The Journey is an existential book that chronicles Smith's exploration of herself and what it means to be human. Throughout the book, Smith explores themes ranging from death to the gaps between dream and reality to the role of art in ones life. Amidst this search for answers to life's questions, what becomes apparent, as Rose Gladney and Lisa Hodgens note, is that "Smith's personal philosophical search for meaning is never separate from her work for social justice."
In the prologue and the first two chapters, Smith examines the mind, the beliefs that individuals carry within their minds, and the way that one remembers the past. She also went in search of hope, in search of what drives us as humans to be who we are. She writes, "I went on this journey to find an image of the human being that I could feel proud of. I wanted to reassure myself of mortal strength, of man's power not only to survive on this earth but to continue growing in stature."
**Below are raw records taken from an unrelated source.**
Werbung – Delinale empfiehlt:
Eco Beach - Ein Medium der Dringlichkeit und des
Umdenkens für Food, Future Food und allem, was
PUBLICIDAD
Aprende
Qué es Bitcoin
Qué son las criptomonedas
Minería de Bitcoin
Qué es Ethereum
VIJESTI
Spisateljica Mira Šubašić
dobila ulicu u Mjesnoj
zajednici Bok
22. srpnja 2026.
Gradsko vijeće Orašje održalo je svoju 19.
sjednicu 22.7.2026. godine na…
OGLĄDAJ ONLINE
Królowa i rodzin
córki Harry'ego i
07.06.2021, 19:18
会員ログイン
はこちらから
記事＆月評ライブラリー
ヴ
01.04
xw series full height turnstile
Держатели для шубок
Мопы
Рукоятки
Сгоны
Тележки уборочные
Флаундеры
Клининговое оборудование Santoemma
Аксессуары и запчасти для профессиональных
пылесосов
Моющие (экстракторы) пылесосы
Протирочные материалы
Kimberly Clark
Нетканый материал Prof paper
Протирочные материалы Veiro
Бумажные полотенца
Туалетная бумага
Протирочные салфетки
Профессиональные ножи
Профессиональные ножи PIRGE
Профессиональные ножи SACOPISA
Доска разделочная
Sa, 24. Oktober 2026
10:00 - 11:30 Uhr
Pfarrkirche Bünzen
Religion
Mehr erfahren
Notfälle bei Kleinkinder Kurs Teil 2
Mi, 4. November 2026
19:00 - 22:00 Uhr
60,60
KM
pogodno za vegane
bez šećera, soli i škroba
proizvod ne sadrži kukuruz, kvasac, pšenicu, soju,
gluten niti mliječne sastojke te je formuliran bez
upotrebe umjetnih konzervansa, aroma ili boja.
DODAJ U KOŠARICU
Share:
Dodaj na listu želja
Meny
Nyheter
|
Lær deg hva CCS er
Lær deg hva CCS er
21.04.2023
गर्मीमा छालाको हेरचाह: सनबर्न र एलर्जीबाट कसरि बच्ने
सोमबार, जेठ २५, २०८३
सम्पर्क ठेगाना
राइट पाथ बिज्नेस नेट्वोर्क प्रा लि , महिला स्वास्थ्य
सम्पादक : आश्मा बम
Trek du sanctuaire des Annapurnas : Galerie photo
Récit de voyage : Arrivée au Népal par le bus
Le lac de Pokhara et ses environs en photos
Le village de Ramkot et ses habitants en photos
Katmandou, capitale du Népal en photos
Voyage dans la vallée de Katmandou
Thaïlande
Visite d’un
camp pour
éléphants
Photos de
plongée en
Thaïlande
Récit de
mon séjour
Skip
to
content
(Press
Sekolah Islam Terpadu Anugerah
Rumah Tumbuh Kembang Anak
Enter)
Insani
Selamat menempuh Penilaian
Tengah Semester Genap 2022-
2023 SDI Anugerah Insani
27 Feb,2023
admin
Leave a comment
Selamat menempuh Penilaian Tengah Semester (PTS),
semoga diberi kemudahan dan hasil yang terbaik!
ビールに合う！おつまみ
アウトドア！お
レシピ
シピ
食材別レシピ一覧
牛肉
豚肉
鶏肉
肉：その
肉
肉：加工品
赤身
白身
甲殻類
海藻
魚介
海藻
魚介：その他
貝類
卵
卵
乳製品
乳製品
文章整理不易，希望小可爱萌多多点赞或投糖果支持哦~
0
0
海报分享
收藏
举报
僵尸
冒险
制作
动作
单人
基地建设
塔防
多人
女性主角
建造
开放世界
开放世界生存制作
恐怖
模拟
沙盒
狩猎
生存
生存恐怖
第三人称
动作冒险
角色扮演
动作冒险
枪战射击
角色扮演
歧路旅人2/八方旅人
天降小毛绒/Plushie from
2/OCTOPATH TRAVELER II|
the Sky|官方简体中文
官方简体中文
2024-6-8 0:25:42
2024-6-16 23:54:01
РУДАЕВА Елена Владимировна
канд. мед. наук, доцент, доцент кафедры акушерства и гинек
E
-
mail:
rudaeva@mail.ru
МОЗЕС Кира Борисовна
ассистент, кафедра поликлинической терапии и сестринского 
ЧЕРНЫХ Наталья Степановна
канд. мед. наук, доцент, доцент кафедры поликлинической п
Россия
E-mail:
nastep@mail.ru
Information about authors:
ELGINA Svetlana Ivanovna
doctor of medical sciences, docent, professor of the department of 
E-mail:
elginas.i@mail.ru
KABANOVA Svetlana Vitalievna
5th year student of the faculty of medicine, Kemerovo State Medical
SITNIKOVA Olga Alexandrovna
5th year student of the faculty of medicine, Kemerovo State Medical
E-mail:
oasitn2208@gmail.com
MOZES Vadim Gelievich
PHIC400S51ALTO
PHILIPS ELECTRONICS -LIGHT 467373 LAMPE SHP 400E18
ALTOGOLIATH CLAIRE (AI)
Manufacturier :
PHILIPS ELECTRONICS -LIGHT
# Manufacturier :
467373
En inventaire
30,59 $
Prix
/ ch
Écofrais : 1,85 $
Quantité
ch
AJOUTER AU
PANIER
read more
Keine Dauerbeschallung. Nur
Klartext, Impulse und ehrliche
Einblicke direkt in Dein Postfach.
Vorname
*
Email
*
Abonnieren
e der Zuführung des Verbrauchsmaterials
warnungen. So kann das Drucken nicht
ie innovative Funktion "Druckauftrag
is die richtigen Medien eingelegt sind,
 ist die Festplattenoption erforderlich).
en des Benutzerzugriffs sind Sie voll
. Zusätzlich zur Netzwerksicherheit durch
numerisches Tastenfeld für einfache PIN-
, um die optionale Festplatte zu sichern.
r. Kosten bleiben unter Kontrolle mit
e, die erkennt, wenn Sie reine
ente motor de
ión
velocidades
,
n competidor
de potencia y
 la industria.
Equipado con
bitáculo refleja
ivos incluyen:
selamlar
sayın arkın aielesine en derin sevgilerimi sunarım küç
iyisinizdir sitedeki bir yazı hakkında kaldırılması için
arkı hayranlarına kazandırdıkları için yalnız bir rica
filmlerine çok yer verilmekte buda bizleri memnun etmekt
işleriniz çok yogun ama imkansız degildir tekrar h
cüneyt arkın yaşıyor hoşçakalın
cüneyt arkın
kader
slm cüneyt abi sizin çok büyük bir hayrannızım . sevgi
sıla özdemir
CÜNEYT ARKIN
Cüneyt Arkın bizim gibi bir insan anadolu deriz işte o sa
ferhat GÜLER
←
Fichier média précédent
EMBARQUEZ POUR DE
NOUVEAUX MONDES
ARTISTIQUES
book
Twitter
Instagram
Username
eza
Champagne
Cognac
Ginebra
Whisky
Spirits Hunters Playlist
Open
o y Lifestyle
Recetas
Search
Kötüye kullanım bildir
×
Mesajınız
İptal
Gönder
She expounds upon her impetus for composing The Journey in a letter Lewis Gannett in December 1953, "I had been working on my novel, the one I had been on for many years when suddenly, two years ago, I laid it aside and decided I had to find out what life is about; what it is about for me, anyway. I knew what I did not believe; I thought I even knew what was 'wrong with things' but I did not know what I believed nor did I know what is 'right with things.' So I journeyed forth to find out. This book is what I found."
Ultimately, The Journey highlights the multiple roles that Smith embodies throughout her work, that of artist and activist. These roles work in tandem, and Smith merges the two within The Journey, a text that arose partly from her extensive research on individuals with disabilities. While The Journey is Smith's personal exploration, it is also universal because her personal search is a collective search for our humanity.